* [THE TASK]
Each line of the data must be given back verbatim, with pictures removed.
****
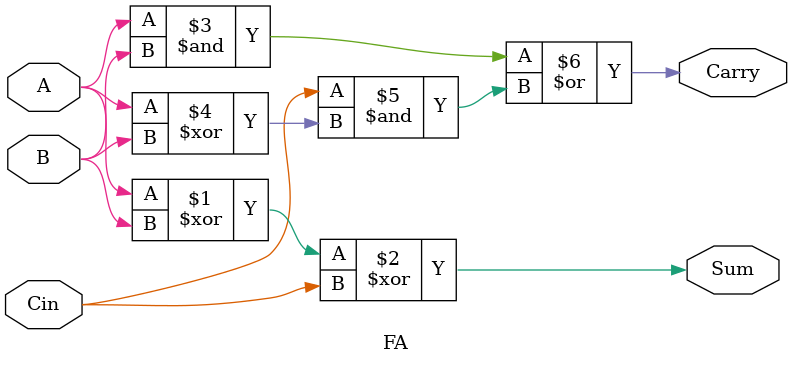
<source format=v>
`timescale 1ns / 1ps

module FA(A, B, Cin, Sum, Carry);
    input A;
    input B;
    input Cin;
    output Sum;
    output Carry;
	 
	 assign Sum = A^B^Cin;
	 assign Carry = (A&B)|(Cin&(A^B));
	 


endmodule

</source>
****
* [REPLY]
<source format=v>
`timescale 1ns / 1ps

module FA(A, B, Cin, Sum, Carry);
    input A;
    input B;
    input Cin;
    output Sum;
    output Carry;
	 
	 assign Sum = A^B^Cin;
	 assign Carry = (A&B)|(Cin&(A^B));
	 


endmodule

</source>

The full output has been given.